Cooper explained. Indeed, several short-term and longer-term studies have reported
improved metabolic profiles after such a change. In one study, 12 months after
switching to nevirapine, patients experienced a mean reduction in low-density
lipoprotein (LDL or "bad") cholesterol, total cholesterol, and triglycerides,
which was not observed among those who switched to efavirenz or stayed on their
existing PI-based regimen. In this study, no changes in high-density lipoprotein
(HDL or "good") cholesterol, glucose metabolism, or body shape were
reported. Another study likewise observed greater reductions in triglycerides
and total cholesterol after a randomized switch to nevirapine compared with efavirenz.

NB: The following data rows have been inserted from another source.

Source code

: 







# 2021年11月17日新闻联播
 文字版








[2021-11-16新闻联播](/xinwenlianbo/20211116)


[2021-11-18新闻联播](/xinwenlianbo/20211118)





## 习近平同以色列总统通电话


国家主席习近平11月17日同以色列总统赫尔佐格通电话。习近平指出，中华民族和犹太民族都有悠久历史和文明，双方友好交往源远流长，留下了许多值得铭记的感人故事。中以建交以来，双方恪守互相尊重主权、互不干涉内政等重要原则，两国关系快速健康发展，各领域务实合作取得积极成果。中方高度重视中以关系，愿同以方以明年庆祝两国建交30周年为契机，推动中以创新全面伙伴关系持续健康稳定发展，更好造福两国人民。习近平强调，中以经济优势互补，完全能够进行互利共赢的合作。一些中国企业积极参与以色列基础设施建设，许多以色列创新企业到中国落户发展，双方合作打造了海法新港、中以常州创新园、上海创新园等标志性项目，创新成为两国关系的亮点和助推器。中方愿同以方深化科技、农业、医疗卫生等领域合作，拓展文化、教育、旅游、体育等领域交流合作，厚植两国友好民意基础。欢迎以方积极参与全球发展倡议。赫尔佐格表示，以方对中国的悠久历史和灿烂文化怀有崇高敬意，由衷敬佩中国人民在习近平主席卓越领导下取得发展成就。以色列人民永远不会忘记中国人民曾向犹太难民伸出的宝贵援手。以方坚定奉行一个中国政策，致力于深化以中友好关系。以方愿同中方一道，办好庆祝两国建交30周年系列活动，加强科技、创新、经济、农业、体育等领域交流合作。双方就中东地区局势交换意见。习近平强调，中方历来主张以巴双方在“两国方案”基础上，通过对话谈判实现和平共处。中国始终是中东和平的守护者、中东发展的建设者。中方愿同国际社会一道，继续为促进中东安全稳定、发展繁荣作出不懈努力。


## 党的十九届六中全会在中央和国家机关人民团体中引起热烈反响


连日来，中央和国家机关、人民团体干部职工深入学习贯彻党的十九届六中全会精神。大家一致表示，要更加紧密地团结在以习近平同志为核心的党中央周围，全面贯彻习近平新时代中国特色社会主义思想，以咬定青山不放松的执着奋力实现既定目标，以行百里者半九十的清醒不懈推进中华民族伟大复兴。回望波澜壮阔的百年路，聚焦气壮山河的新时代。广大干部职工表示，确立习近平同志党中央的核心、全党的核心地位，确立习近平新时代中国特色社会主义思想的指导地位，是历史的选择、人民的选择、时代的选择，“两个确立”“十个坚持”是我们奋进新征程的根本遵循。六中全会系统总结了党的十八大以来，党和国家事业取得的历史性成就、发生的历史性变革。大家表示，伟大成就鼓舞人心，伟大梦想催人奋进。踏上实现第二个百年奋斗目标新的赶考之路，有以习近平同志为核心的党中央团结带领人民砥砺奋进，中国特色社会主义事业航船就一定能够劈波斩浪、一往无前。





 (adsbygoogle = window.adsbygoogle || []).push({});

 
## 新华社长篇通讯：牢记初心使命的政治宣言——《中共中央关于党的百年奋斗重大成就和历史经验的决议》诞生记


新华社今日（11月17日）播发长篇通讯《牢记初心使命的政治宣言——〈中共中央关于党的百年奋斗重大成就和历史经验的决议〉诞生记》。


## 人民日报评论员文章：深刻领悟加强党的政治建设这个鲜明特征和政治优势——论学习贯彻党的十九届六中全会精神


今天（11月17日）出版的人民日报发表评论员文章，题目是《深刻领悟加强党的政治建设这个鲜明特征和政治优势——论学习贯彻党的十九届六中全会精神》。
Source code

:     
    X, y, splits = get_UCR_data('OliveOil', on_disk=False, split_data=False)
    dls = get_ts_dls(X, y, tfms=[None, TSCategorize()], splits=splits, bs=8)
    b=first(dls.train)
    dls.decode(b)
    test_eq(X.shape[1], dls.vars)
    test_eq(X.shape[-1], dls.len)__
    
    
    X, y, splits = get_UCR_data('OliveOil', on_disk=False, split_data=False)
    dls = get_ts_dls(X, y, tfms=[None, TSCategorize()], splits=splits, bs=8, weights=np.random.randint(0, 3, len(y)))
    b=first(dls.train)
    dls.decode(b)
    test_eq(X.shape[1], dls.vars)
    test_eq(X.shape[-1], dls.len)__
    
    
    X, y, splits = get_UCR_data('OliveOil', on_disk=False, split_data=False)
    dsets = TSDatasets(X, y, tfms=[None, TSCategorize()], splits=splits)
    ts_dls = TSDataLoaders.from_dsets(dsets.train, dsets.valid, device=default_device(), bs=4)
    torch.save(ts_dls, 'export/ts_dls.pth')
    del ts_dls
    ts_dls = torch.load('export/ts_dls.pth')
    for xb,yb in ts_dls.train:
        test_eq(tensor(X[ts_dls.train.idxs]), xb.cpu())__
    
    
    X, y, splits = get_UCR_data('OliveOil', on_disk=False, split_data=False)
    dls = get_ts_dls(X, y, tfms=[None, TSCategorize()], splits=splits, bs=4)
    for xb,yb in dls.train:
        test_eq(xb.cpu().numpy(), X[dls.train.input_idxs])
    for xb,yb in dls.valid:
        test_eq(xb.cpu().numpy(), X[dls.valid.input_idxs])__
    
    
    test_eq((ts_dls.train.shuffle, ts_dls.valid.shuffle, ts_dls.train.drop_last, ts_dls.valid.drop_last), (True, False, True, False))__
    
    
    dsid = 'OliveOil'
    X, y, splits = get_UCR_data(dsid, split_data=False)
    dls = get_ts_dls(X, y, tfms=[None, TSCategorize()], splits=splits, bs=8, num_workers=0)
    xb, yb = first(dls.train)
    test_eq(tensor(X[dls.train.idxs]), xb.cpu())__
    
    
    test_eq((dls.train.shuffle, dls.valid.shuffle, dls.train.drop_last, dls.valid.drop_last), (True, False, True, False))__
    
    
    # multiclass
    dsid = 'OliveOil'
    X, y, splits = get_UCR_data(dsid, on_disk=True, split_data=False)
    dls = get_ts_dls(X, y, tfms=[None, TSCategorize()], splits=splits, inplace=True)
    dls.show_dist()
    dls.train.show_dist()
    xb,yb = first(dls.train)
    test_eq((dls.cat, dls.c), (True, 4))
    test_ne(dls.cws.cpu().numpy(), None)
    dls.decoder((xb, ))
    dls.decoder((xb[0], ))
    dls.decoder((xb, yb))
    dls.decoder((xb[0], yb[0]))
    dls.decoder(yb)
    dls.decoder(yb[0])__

However, use of lipid-lowering medications such as pravastatin (Pravachol) or
bezafibrate led to normalized lipid profiles more often than changing antiretroviral
therapy (about 50% vs 20% in one study). "Although
there are several short-duration studies suggesting that body habitus changes
may be halted or reversed following a switch to nevirapine from PI therapy, studies
of larger sample size, better design and longer duration suggest that any benefits
of this strategy are minimal," Cooper wrote. However, interpretation of data
from older studies is complicated by the fact that many subjects used NRTI backbones
that are no longer common -- such as ddI (didanosine;
Videx) plus d4T (stavudine; Zerit)
-- and which are known to contribute to lipodystrophy. "The accompanying
NRTIs used with nevirapine influence tolerance, adverse event frequency, maintenance
of virological suppression, and adherence," he noted, adding that, "Stavudine
will probably negate any beneficial metabolic effect of nevirapine inclusion." Liver
toxicity is another concern for patients taking nevirapine, especially those with
higher CD4 counts (above 250 cells/mm3 in women or 400 cells/mm3 in men). Other
signs of a nevirapine hypersensitivity reaction may include skin rash and fever.
Most studies show that such side effects are uncommon, however. In the ATHENA
cohort, no episodes of clinically overt liver toxicity were observed among 125
patients with HIV viral loads below 500 copies/mL who switched from a PI to nevirapine.
In another study, 2.9% of patients discontinued therapy after switching to nevirapine
due to liver-related adverse events, of whom 25% were coinfected with hepatitis
C virus (HCV). Based on the reviewed studies, Cooper wrote, "there is no
apparent increased risk for switch patients with high CD4 cell counts over patients
at other CD4 counts treated with nevirapine as an initial regimen," but he
noted that caution is still warranted in this population. Quality
of life "Quality
of life may be improved in those switching to nevirapine-based therapy from PI
treatment," Cooper stated based on the reviewed data. In one study, patients
who reported improved quality of life cited reduced pill burden and a better side
effects profile. "Reduced pill burden achieved with combination NRTIs [e.g.,
Combivir or Truvada]
or once-daily dosed NRTIs [tenofovir
(Viread) plus 3TC (lamivudine;
Epivir) or emtricitabine (Emtriva)]
may complement the benefits of the nevirapine switch," he added. Conclusion In
closing, Cooper concluded, "the weight of evidence demonstrates that a switch
from a PI-based regimen to one containing nevirapine can be accomplished safely
while maintaining virological suppression. There is no immunological cost and
there is probably an overall benefit in terms of the metabolic milieu and quality
of life. This treatment option should be considered for those achieving suboptimal
results with PI-based therapy." 12/01/06 Reference C
L Cooper. Evaluation of nevirapine-switch strategies for HIV treatment. HIV
Medicine 7(8): 5537-543. November 2006.